Task brief –
Quote word for word the part of the listing that runs from its first line through the line containing "genus: Leucophaeus", including both of those lines.

Supplied information –
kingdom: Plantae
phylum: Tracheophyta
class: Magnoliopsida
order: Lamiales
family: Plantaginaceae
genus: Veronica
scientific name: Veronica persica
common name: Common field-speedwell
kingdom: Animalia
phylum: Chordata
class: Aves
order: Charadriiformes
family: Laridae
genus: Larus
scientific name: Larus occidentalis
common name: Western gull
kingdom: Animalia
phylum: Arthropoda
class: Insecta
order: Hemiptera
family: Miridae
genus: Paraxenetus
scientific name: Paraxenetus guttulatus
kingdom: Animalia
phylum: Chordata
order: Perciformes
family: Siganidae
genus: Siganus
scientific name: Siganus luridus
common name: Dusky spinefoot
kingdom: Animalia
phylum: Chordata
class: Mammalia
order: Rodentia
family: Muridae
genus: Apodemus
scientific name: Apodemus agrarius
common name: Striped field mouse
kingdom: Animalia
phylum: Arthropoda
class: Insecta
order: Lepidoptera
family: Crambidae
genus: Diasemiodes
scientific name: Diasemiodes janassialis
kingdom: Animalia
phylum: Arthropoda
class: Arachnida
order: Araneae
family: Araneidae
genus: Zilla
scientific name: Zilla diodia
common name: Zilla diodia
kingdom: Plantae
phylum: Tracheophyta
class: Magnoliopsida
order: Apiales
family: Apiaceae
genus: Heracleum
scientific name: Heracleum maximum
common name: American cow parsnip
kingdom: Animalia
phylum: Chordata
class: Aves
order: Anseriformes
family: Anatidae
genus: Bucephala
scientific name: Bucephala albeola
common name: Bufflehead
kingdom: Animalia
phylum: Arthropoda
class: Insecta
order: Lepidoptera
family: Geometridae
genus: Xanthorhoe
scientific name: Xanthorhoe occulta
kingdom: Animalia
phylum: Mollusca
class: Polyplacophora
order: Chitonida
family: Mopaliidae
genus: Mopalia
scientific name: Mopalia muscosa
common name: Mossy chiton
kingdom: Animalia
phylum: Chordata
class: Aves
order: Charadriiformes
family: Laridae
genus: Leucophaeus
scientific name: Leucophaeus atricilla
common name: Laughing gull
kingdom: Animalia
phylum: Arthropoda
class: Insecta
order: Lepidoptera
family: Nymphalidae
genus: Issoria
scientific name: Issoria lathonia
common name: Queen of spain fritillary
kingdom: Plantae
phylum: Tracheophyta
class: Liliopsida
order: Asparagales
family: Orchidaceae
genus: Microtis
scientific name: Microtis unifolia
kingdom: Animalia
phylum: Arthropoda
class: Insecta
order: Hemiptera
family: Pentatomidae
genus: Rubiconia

Solution below –
kingdom: Plantae
phylum: Tracheophyta
class: Magnoliopsida
order: Lamiales
family: Plantaginaceae
genus: Veronica
scientific name: Veronica persica
common name: Common field-speedwell
kingdom: Animalia
phylum: Chordata
class: Aves
order: Charadriiformes
family: Laridae
genus: Larus
scientific name: Larus occidentalis
common name: Western gull
kingdom: Animalia
phylum: Arthropoda
class: Insecta
order: Hemiptera
family: Miridae
genus: Paraxenetus
scientific name: Paraxenetus guttulatus
kingdom: Animalia
phylum: Chordata
order: Perciformes
family: Siganidae
genus: Siganus
scientific name: Siganus luridus
common name: Dusky spinefoot
kingdom: Animalia
phylum: Chordata
class: Mammalia
order: Rodentia
family: Muridae
genus: Apodemus
scientific name: Apodemus agrarius
common name: Striped field mouse
kingdom: Animalia
phylum: Arthropoda
class: Insecta
order: Lepidoptera
family: Crambidae
genus: Diasemiodes
scientific name: Diasemiodes janassialis
kingdom: Animalia
phylum: Arthropoda
class: Arachnida
order: Araneae
family: Araneidae
genus: Zilla
scientific name: Zilla diodia
common name: Zilla diodia
kingdom: Plantae
phylum: Tracheophyta
class: Magnoliopsida
order: Apiales
family: Apiaceae
genus: Heracleum
scientific name: Heracleum maximum
common name: American cow parsnip
kingdom: Animalia
phylum: Chordata
class: Aves
order: Anseriformes
family: Anatidae
genus: Bucephala
scientific name: Bucephala albeola
common name: Bufflehead
kingdom: Animalia
phylum: Arthropoda
class: Insecta
order: Lepidoptera
family: Geometridae
genus: Xanthorhoe
scientific name: Xanthorhoe occulta
kingdom: Animalia
phylum: Mollusca
class: Polyplacophora
order: Chitonida
family: Mopaliidae
genus: Mopalia
scientific name: Mopalia muscosa
common name: Mossy chiton
kingdom: Animalia
phylum: Chordata
class: Aves
order: Charadriiformes
family: Laridae
genus: Leucophaeus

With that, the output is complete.